*What is being asked:* Every line in the data below that has the word "свойства" should be returned.

(Data records)

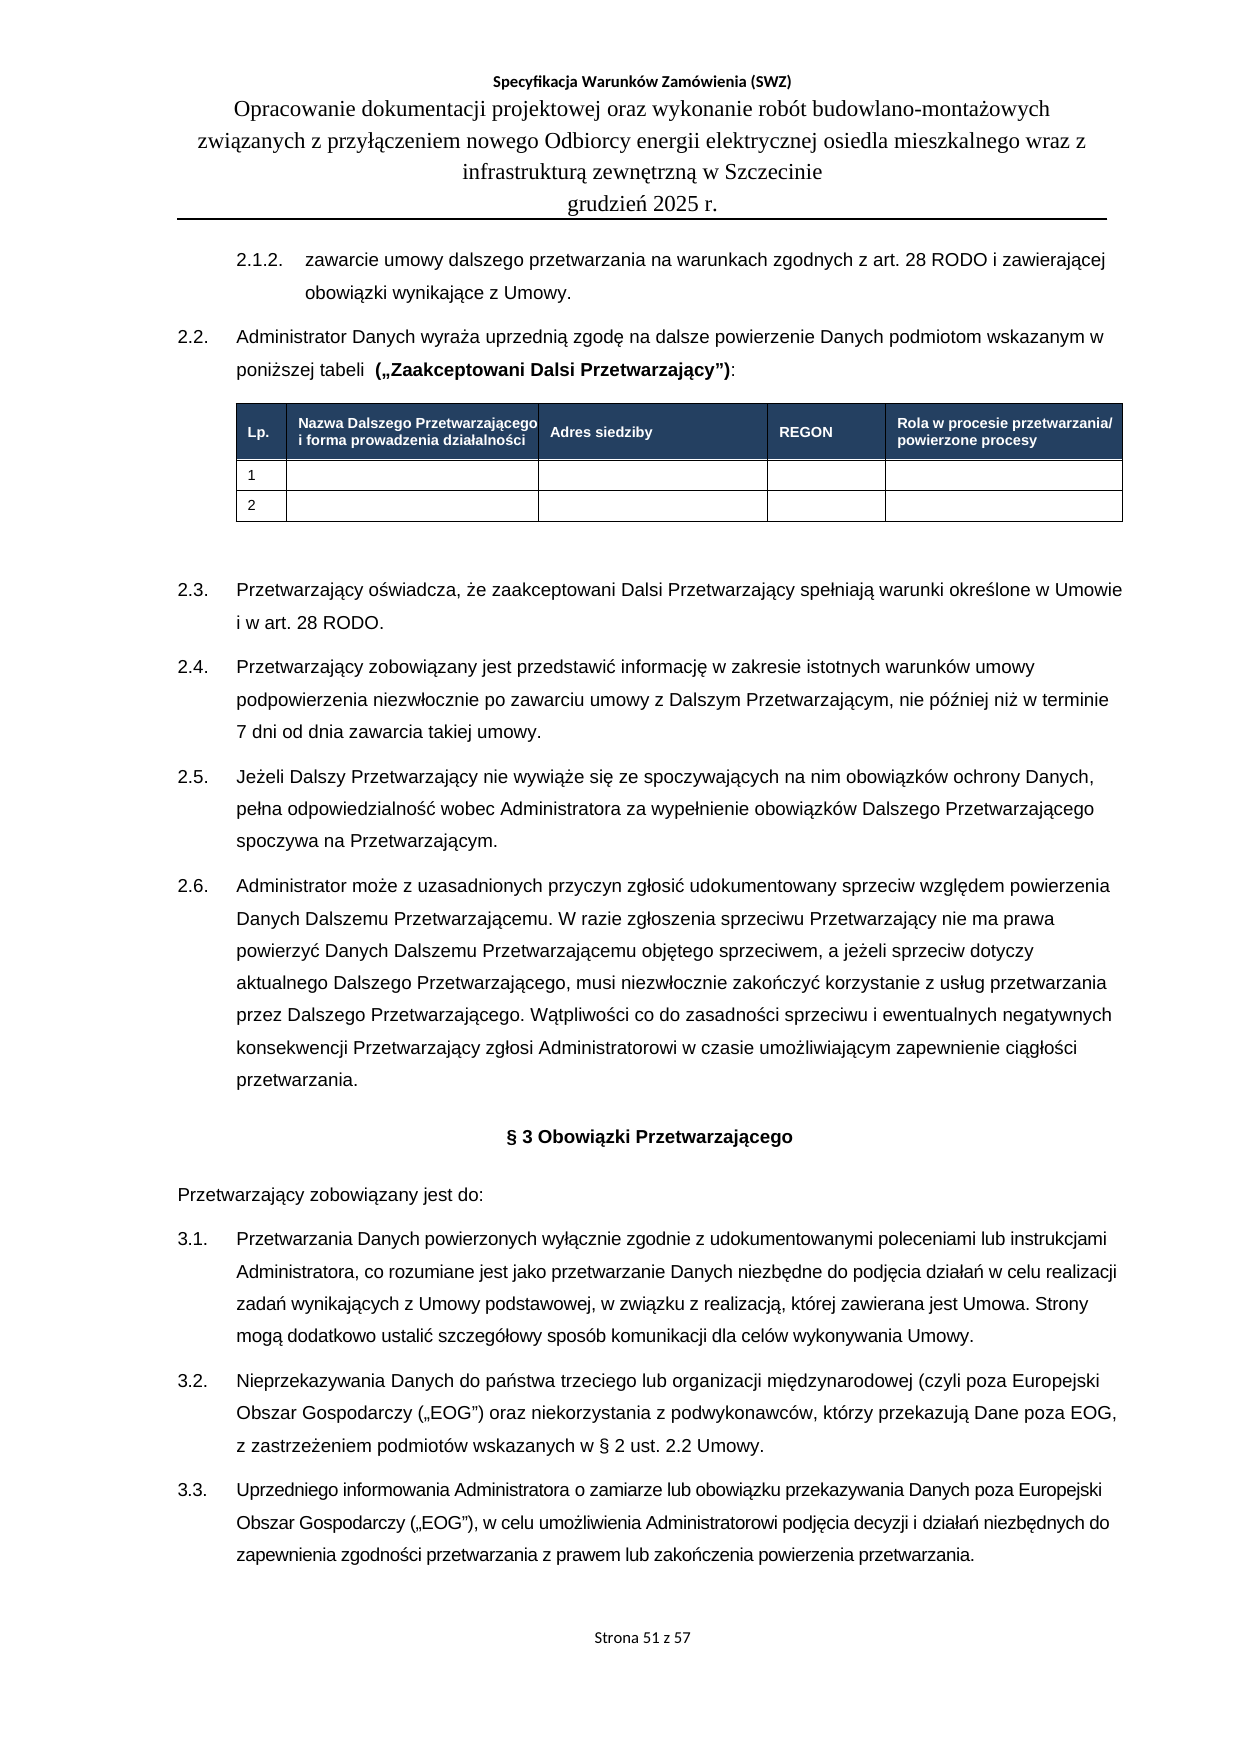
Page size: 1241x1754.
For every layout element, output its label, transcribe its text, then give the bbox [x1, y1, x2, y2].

list zawarcie umowy dalszego przetwarzania na warunkach zgodnych z art. 28 RODO i zawierającej obowiązki wynikające z Umowy. [236, 249, 1122, 303]
table_header REGON [768, 404, 885, 459]
list Przetwarzający oświadcza, że zaakceptowani Dalsi Przetwarzający spełniają warunki określone w Umowie i w art. 28 RODO. [177, 579, 1122, 633]
table_cell 2 [237, 491, 286, 521]
text § 3 Obowiązki Przetwarzającego [177, 1126, 1122, 1148]
list Uprzedniego informowania Administratora o zamiarze lub obowiązku przekazywania Danych poza Europejski Obszar Gospodarczy („EOG”), w celu umożliwienia Administratorowi podjęcia decyzji i działań niezbędnych do zapewnienia zgodności przetwarzania z prawem lub zakończenia powierzenia przetwarzania. [177, 1479, 1122, 1565]
table_cell [539, 461, 767, 490]
list Administrator może z uzasadnionych przyczyn zgłosić udokumentowany sprzeciw względem powierzenia Danych Dalszemu Przetwarzającemu. W razie zgłoszenia sprzeciwu Przetwarzający nie ma prawa powierzyć Danych Dalszemu Przetwarzającemu objętego sprzeciwem, a jeżeli sprzeciw dotyczy aktualnego Dalszego Przetwarzającego, musi niezwłocznie zakończyć korzystanie z usług przetwarzania przez Dalszego Przetwarzającego. Wątpliwości co do zasadności sprzeciwu i ewentualnych negatywnych konsekwencji Przetwarzający zgłosi Administratorowi w czasie umożliwiającym zapewnienie ciągłości przetwarzania. [177, 875, 1122, 1090]
list Nieprzekazywania Danych do państwa trzeciego lub organizacji międzynarodowej (czyli poza Europejski Obszar Gospodarczy („EOG”) oraz niekorzystania z podwykonawców, którzy przekazują Dane poza EOG, z zastrzeżeniem podmiotów wskazanych w § 2 ust. 2.2 Umowy. [177, 1370, 1122, 1456]
table_cell [768, 491, 885, 521]
table_header Nazwa Dalszego Przetwarzającego i forma prowadzenia działalności [287, 404, 538, 459]
table_header Adres siedziby [539, 404, 767, 459]
text Przetwarzający zobowiązany jest do: [177, 1183, 1122, 1205]
list Przetwarzania Danych powierzonych wyłącznie zgodnie z udokumentowanymi poleceniami lub instrukcjami Administratora, co rozumiane jest jako przetwarzanie Danych niezbędne do podjęcia działań w celu realizacji zadań wynikających z Umowy podstawowej, w związku z realizacją, której zawierana jest Umowa. Strony mogą dodatkowo ustalić szczegółowy sposób komunikacji dla celów wykonywania Umowy. [177, 1228, 1122, 1347]
table_cell 1 [237, 461, 286, 490]
list Przetwarzający zobowiązany jest przedstawić informację w zakresie istotnych warunków umowy podpowierzenia niezwłocznie po zawarciu umowy z Dalszym Przetwarzającym, nie później niż w terminie 7 dni od dnia zawarcia takiej umowy. [177, 656, 1122, 742]
table_cell [287, 461, 538, 490]
table_cell [539, 491, 767, 521]
table_header Rola w procesie przetwarzania/ powierzone procesy [886, 404, 1122, 459]
table_cell [287, 491, 538, 521]
table_cell [886, 461, 1122, 490]
table_header Lp. [237, 404, 286, 459]
table_cell [768, 461, 885, 490]
list Jeżeli Dalszy Przetwarzający nie wywiąże się ze spoczywających na nim obowiązków ochrony Danych, pełna odpowiedzialność wobec Administratora za wypełnienie obowiązków Dalszego Przetwarzającego spoczywa na Przetwarzającym. [177, 766, 1122, 852]
list Administrator Danych wyraża uprzednią zgodę na dalsze powierzenie Danych podmiotom wskazanym w poniższej tabeli („Zaakceptowani Dalsi Przetwarzający”): [177, 326, 1122, 380]
table_cell [886, 491, 1122, 521]
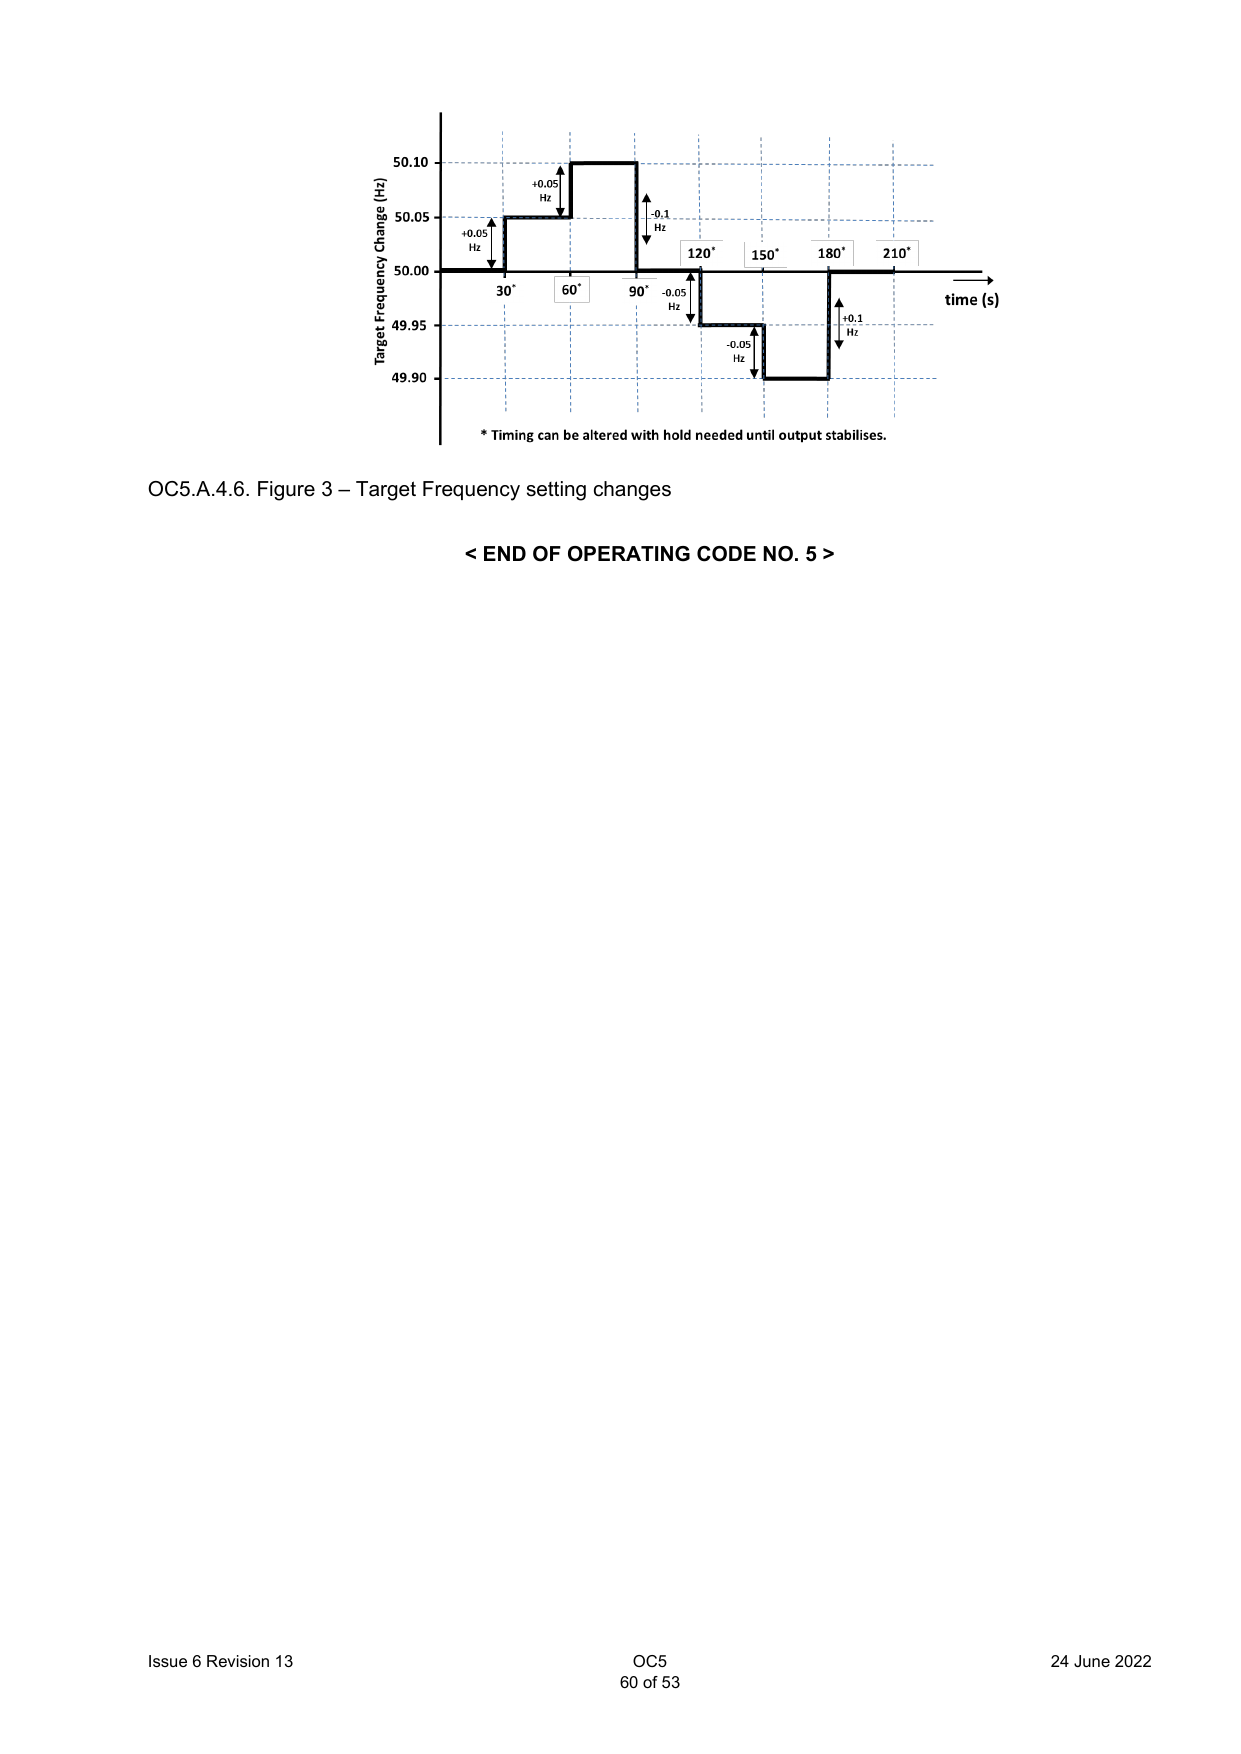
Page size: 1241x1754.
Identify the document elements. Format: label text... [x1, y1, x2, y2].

picture [365, 112, 1009, 453]
text < END OF OPERATING CODE NO. 5 > [148, 542, 1152, 566]
text OC5.A.4.6. Figure 3 – Target Frequency setting changes [148, 476, 1152, 500]
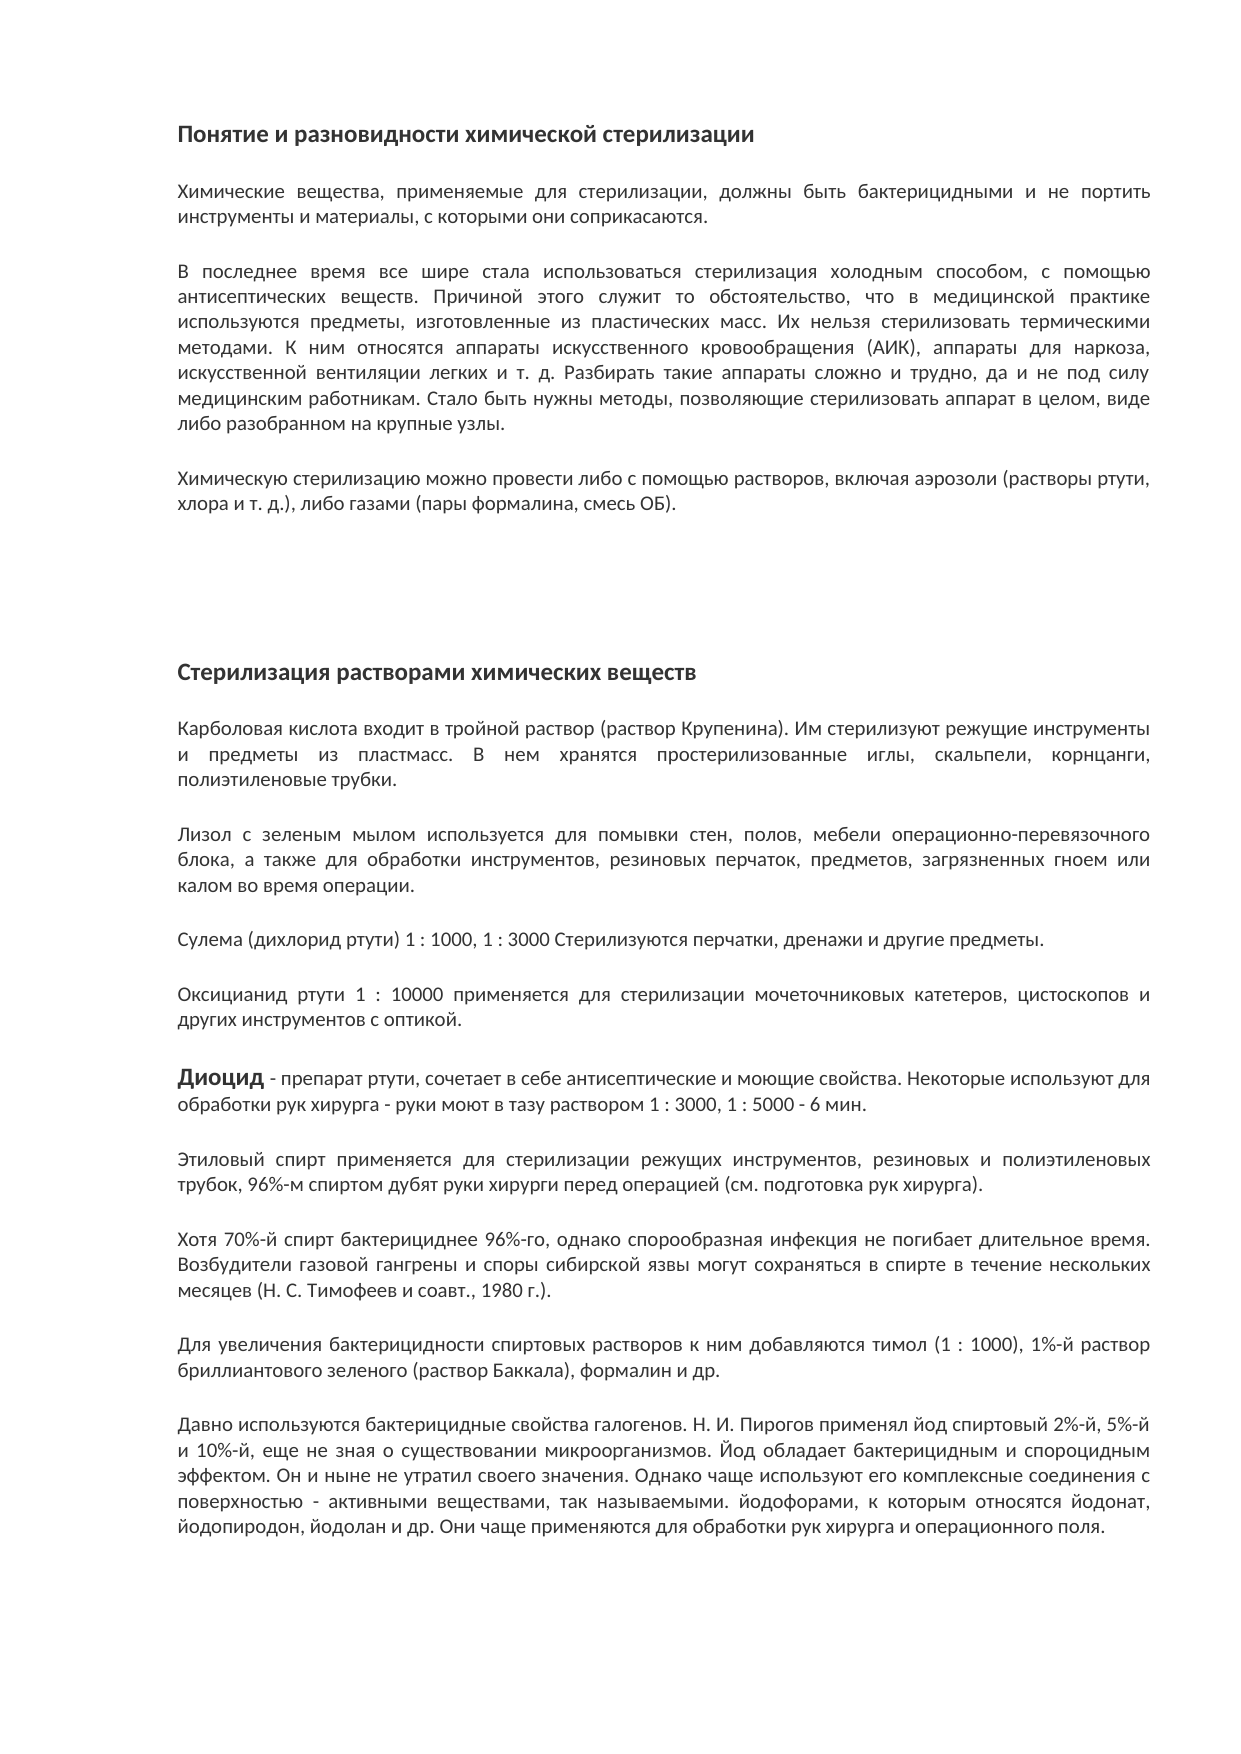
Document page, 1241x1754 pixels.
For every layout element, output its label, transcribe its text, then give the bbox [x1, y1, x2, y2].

text В последнее время все шире стала использоваться стерилизация холодным способом, с помощью антисептических веществ. Причиной этого служит то обстоятельство, что в медицинской практике используются предметы, изготовленные из пластических масс. Их нельзя стерилизовать термическими методами. К ним относятся аппараты искусственного кровообращения (АИК), аппараты для наркоза, искусственной вентиляции легких и т. д. Разбирать такие аппараты сложно и трудно, да и не под силу медицинским работникам. Стало быть нужны методы, позволяющие стерилизовать аппарат в целом, виде либо разобранном на крупные узлы. [177, 258, 1152, 436]
text Химические вещества, применяемые для стерилизации, должны быть бактерицидными и не портить инструменты и материалы, с которыми они соприкасаются. [177, 178, 1152, 229]
text Лизол с зеленым мылом используется для помывки стен, полов, мебели операционно-перевязочного блока, а также для обработки инструментов, резиновых перчаток, предметов, загрязненных гноем или калом во время операции. [177, 821, 1152, 897]
text Оксицианид ртути 1 : 10000 применяется для стерилизации мочеточниковых катетеров, цистоскопов и других инструментов с оптикой. [177, 981, 1152, 1032]
text Хотя 70%-й спирт бактерициднее 96%-го, однако спорообразная инфекция не погибает длительное время. Возбудители газовой гангрены и споры сибирской язвы могут сохраняться в спирте в течение нескольких месяцев (Н. С. Тимофеев и соавт., 1980 г.). [177, 1226, 1152, 1302]
text Карболовая кислота входит в тройной раствор (раствор Крупенина). Им стерилизуют режущие инструменты и предметы из пластмасс. В нем хранятся простерилизованные иглы, скальпели, корнцанги, полиэтиленовые трубки. [177, 716, 1152, 792]
text Этиловый спирт применяется для стерилизации режущих инструментов, резиновых и полиэтиленовых трубок, 96%-м спиртом дубят руки хирурги перед операцией (см. подготовка рук хирурга). [177, 1146, 1152, 1197]
subtitle Стерилизация растворами химических веществ [177, 656, 1152, 686]
subtitle Понятие и разновидности химической стерилизации [177, 118, 1152, 149]
text Сулема (дихлорид ртути) 1 : 1000, 1 : 3000 Стерилизуются перчатки, дренажи и другие предметы. [177, 926, 1152, 952]
text Химическую стерилизацию можно провести либо с помощью растворов, включая аэрозоли (растворы ртути, хлора и т. д.), либо газами (пары формалина, смесь ОБ). [177, 465, 1152, 516]
text Для увеличения бактерицидности спиртовых растворов к ним добавляются тимол (1 : 1000), 1%-й раствор бриллиантового зеленого (раствор Баккала), формалин и др. [177, 1332, 1152, 1382]
text Диоцид - препарат ртути, сочетает в себе антисептические и моющие свойства. Некоторые используют для обработки рук хирурга - руки моют в тазу раствором 1 : 3000, 1 : 5000 - 6 мин. [177, 1061, 1152, 1117]
text Давно используются бактерицидные свойства галогенов. Н. И. Пирогов применял йод спиртовый 2%-й, 5%-й и 10%-й, еще не зная о существовании микроорганизмов. Йод обладает бактерицидным и спороцидным эффектом. Он и ныне не утратил своего значения. Однако чаще используют его комплексные соединения с поверхностью - активными веществами, так называемыми. йодофорами, к которым относятся йодонат, йодопиродон, йодолан и др. Они чаще применяются для обработки рук хирурга и операционного поля. [177, 1412, 1152, 1539]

(End Data records)

*Exercise answer:*
text Диоцид - препарат ртути, сочетает в себе антисептические и моющие свойства. Некоторые используют для обработки рук хирурга - руки моют в тазу раствором 1 : 3000, 1 : 5000 - 6 мин. [177, 1061, 1152, 1117]
text Давно используются бактерицидные свойства галогенов. Н. И. Пирогов применял йод спиртовый 2%-й, 5%-й и 10%-й, еще не зная о существовании микроорганизмов. Йод обладает бактерицидным и спороцидным эффектом. Он и ныне не утратил своего значения. Однако чаще используют его комплексные соединения с поверхностью - активными веществами, так называемыми. йодофорами, к которым относятся йодонат, йодопиродон, йодолан и др. Они чаще применяются для обработки рук хирурга и операционного поля. [177, 1412, 1152, 1539]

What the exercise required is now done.